§ The input
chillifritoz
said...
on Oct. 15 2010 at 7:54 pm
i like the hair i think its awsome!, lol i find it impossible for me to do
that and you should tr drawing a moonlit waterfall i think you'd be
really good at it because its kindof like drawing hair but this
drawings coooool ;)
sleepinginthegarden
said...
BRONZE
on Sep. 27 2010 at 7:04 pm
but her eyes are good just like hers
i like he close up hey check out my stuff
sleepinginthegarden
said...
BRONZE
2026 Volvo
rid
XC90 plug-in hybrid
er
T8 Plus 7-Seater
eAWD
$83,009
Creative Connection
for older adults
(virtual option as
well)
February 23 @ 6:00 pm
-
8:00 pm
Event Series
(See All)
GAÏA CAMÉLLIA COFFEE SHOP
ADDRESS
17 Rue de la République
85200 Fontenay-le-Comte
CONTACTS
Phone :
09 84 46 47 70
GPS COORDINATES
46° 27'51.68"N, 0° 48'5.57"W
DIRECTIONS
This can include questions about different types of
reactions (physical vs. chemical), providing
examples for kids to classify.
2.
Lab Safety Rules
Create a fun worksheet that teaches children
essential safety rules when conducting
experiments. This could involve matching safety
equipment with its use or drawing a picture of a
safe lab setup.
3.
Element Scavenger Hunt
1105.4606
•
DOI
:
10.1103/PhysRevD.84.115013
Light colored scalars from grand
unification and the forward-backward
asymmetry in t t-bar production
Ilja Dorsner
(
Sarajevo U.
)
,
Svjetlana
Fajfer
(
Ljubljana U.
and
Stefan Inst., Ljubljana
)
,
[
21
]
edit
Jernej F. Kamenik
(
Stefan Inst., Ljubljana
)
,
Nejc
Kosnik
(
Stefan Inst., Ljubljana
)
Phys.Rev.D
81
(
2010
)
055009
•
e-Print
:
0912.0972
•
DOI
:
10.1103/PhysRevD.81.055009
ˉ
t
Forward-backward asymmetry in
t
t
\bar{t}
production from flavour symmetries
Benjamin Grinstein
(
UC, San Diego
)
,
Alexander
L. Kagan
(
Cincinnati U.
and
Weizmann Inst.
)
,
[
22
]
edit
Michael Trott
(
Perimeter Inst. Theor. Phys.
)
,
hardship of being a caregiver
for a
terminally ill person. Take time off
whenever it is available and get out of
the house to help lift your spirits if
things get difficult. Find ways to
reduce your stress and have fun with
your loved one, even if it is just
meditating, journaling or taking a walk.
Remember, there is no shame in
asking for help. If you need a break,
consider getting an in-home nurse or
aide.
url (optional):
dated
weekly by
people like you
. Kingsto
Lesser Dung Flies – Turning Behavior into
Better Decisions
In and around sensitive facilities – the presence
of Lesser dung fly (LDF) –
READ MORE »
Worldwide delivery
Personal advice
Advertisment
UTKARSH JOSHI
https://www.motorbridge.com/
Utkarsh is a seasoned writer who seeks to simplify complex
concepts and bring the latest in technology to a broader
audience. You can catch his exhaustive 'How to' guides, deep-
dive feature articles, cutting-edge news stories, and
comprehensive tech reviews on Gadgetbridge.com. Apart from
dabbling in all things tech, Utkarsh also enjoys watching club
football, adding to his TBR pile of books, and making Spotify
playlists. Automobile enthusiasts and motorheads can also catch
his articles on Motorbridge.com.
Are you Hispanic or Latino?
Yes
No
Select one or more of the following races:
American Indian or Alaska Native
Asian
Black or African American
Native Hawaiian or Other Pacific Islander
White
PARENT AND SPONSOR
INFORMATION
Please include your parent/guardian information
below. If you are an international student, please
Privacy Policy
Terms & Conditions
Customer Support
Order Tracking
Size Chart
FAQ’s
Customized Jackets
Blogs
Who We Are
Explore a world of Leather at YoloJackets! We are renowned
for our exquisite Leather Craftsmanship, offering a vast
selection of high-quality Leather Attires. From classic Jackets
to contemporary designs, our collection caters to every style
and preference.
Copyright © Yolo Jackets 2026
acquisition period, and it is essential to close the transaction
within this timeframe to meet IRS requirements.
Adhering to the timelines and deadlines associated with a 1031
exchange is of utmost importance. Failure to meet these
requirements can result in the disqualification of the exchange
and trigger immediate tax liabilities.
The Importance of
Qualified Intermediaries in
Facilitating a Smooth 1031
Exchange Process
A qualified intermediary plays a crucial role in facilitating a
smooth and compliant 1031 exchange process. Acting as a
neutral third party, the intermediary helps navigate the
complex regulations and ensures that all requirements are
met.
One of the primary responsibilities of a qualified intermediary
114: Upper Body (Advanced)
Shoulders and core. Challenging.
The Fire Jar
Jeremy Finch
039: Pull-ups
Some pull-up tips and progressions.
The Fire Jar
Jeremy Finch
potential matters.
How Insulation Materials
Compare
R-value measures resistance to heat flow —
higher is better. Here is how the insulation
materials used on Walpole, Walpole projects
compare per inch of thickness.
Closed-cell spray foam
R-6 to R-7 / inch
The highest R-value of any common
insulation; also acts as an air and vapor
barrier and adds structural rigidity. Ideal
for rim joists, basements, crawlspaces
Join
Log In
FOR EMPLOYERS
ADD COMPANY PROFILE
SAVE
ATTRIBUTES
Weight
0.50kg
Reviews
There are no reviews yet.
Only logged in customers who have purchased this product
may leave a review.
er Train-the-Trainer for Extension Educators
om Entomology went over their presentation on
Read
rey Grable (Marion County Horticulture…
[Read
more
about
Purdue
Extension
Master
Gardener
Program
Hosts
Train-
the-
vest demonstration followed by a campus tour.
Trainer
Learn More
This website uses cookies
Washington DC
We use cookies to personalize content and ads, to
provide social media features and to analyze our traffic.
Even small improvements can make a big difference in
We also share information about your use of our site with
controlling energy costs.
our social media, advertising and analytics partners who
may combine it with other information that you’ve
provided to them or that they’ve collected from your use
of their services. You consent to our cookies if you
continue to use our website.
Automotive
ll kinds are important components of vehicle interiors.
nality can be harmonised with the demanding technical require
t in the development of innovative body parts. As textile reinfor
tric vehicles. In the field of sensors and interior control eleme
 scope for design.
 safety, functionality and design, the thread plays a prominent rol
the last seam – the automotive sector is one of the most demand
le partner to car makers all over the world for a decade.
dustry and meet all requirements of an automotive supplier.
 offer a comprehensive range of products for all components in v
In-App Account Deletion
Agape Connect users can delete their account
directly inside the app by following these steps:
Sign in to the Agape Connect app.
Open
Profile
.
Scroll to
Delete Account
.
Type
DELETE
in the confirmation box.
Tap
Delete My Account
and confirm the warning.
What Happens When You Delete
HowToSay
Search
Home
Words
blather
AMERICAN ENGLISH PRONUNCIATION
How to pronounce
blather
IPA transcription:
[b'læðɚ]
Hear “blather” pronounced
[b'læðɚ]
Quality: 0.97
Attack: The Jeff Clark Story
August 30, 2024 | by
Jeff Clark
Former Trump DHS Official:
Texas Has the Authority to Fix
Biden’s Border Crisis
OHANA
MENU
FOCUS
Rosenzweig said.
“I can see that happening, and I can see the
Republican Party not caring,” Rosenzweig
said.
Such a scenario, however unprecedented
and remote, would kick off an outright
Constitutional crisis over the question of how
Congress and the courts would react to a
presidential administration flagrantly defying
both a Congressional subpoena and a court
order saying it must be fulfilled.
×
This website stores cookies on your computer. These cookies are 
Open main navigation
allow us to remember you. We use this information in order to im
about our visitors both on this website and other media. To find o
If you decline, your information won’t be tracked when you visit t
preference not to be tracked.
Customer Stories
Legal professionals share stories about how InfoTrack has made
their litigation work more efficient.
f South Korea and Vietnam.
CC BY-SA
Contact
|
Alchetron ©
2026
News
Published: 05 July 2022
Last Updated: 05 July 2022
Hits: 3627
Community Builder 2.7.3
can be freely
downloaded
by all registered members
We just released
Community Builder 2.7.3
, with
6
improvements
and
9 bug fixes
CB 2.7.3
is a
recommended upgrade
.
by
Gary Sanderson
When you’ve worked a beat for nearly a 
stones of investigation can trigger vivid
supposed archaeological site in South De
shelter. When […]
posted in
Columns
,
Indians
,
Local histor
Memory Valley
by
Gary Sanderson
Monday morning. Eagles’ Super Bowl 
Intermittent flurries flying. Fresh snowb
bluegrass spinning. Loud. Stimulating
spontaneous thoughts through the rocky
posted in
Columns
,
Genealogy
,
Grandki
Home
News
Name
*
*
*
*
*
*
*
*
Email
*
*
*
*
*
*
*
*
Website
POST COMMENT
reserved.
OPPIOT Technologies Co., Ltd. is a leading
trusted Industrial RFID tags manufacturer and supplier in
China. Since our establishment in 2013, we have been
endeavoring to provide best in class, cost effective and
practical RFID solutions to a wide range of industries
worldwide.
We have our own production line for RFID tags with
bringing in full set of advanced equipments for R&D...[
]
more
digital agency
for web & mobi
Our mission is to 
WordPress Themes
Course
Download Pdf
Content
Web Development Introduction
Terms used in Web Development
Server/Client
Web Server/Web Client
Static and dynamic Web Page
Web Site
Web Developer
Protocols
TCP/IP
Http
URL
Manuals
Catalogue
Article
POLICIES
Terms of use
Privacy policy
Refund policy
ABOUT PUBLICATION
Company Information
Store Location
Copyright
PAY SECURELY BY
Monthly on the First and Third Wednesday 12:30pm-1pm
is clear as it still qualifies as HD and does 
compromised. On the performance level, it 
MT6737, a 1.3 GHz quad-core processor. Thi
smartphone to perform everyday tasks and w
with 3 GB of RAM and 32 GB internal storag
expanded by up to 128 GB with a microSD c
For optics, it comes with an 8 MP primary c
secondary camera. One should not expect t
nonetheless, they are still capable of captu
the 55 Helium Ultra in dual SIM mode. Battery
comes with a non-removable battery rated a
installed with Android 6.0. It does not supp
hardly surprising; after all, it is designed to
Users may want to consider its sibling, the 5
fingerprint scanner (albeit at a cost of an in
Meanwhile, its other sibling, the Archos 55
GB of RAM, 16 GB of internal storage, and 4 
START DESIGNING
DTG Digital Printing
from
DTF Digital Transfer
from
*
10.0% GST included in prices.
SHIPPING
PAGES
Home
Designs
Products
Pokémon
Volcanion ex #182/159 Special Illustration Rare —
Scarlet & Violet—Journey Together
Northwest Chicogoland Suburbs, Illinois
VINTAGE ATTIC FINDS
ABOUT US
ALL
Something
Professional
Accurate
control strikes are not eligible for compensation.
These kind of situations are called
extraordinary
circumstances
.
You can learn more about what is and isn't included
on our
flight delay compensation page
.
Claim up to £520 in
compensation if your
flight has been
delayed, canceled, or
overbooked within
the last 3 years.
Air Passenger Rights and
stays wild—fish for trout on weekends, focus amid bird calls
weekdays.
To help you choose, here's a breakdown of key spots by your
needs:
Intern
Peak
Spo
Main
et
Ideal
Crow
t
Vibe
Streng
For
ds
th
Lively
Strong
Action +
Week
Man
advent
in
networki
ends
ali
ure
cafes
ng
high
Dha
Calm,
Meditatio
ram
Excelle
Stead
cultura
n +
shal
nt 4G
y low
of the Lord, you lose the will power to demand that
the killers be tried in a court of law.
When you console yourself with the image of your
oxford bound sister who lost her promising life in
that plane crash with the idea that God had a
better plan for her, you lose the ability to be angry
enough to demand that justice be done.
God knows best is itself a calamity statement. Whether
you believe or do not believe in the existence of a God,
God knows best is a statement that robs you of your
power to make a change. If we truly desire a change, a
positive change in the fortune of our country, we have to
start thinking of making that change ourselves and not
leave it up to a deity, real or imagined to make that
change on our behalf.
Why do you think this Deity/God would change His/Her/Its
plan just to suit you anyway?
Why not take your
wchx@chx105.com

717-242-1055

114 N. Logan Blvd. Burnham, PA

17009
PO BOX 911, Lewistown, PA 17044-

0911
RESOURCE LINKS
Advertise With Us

§ Exercise description
Transcribe the records word for word, beginning with the first line and continuing through the line that contains "really good at".

§ Written solution
chillifritoz
said...
on Oct. 15 2010 at 7:54 pm
i like the hair i think its awsome!, lol i find it impossible for me to do
that and you should tr drawing a moonlit waterfall i think you'd be
really good at it because its kindof like drawing hair but this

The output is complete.